The appeal was immediate: low prices, loaded interiors and technology that felt several steps ahead of what many visitors expected. Robertson pointed to a Leapmotor electric SUV that he described as roughly a $30,000 vehicle and fully equipped, a price point that in the United States can barely buy an electric vehicle or hybrid. The contrast has become central to the show’s appeal, because the models on display are not just cheaper alternatives. They are examples of how Chinese automakers are packaging screens, cameras and driver-assistance features into mass-market vehicles that are increasingly hard to dismiss as imitators.

That gap is also political. Chinese automakers remain largely shut out of the U.S. market by tariffs, security concerns and years of trade and industrial policy aimed at slowing their entry. The White House raised tariffs on Chinese electric vehicles from 25% to 100% in 2024 under Section 301, saying the increase was meant to counter unfair trade practices and excess industrial capacity. For American consumers, that means the Beijing show functions as a kind of parallel auto market, one with far more variety than what arrives in U.S. showrooms.

Robertson said the reaction on his channel makes that divide plain. Viewers, he said, often say they cannot believe the government will not allow the cars to be sold in their country. On the floor, the response was just as direct. A New Zealand retiree and a Sydney-based former performance coach both praised the interiors, screens, cameras and futuristic feel of the vehicles, underscoring how quickly Chinese brands have shifted from being seen as bargain-basement products to being viewed as technology leaders.

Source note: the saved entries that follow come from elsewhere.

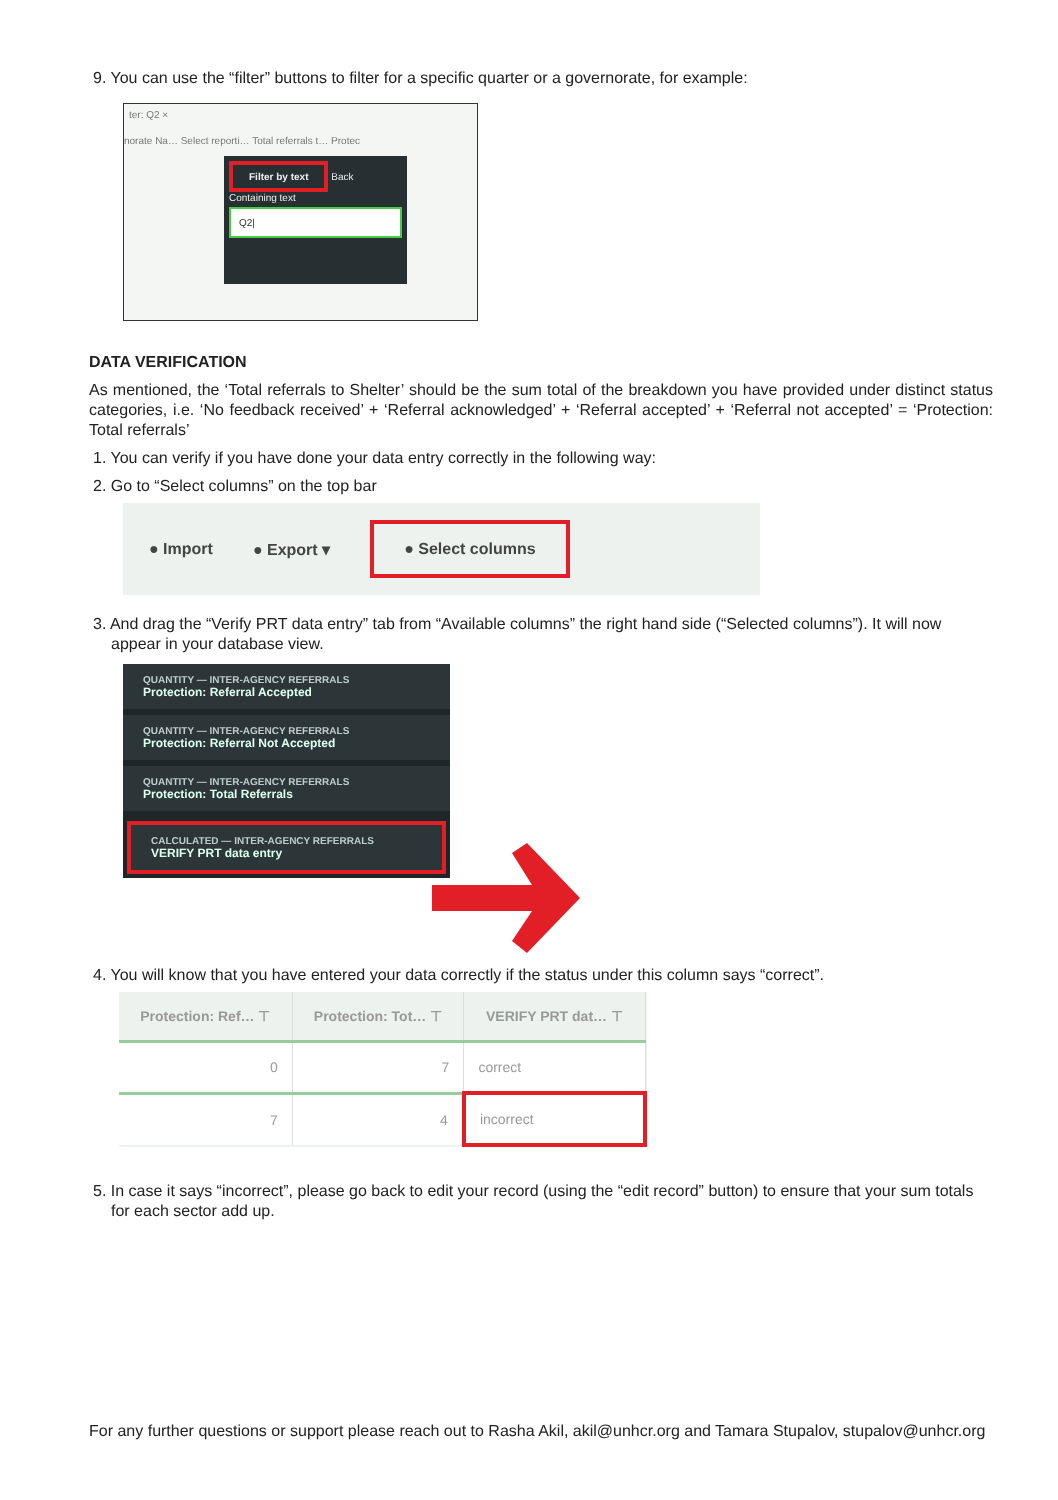9. You can use the “filter” buttons to filter for a specific quarter or a governorate, for example:
ter: Q2 ×
norate Na… Select reporti… Total referrals t… Protec
Filter by text
Back
Containing text
Q2|
DATA VERIFICATION
As mentioned, the ‘Total referrals to Shelter’ should be the sum total of the breakdown you have provided under distinct status categories, i.e. ‘No feedback received’ + ‘Referral acknowledged’ + ‘Referral accepted’ + ‘Referral not accepted’ = ‘Protection: Total referrals’
1. You can verify if you have done your data entry correctly in the following way:
2. Go to “Select columns” on the top bar
● Import ● Export ▾ ● Select columns
3. And drag the “Verify PRT data entry” tab from “Available columns” the right hand side (“Selected columns”). It will now appear in your database view.
QUANTITY — INTER-AGENCY REFERRALS
Protection: Referral Accepted
QUANTITY — INTER-AGENCY REFERRALS
Protection: Referral Not Accepted
QUANTITY — INTER-AGENCY REFERRALS
Protection: Total Referrals
CALCULATED — INTER-AGENCY REFERRALS
VERIFY PRT data entry
4. You will know that you have entered your data correctly if the status under this column says “correct”.
| Protection: Ref… ⊤ | Protection: Tot… ⊤ | VERIFY PRT dat… ⊤ |
| --- | --- | --- |
| 0 | 7 | correct |
| 7 | 4 | incorrect |
5. In case it says “incorrect”, please go back to edit your record (using the “edit record” button) to ensure that your sum totals for each sector add up.
For any further questions or support please reach out to Rasha Akil, akil@unhcr.org and Tamara Stupalov, stupalov@unhcr.org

The scale of the Beijing Auto Show reinforces that shift. The biennial exhibition opened on April 24 and runs through May 3 at the China International Exhibition Center, with organizers saying it spans 380,000 square meters. More than 1,450 vehicles and 181 global debuts are on display. It is also a snapshot of China’s next industrial push: automakers are showcasing ultrafast charging and intelligent driving as the industry moves toward AI-enabled cars built with Chinese chips and software, after taking 25 years to dominate the EV market. With China’s EV exports rising 70% from 2022 to 2023, the cars on display in Beijing are no longer just a domestic story. They are a warning about how quickly the global auto industry is changing, even where American buyers are least likely to see it.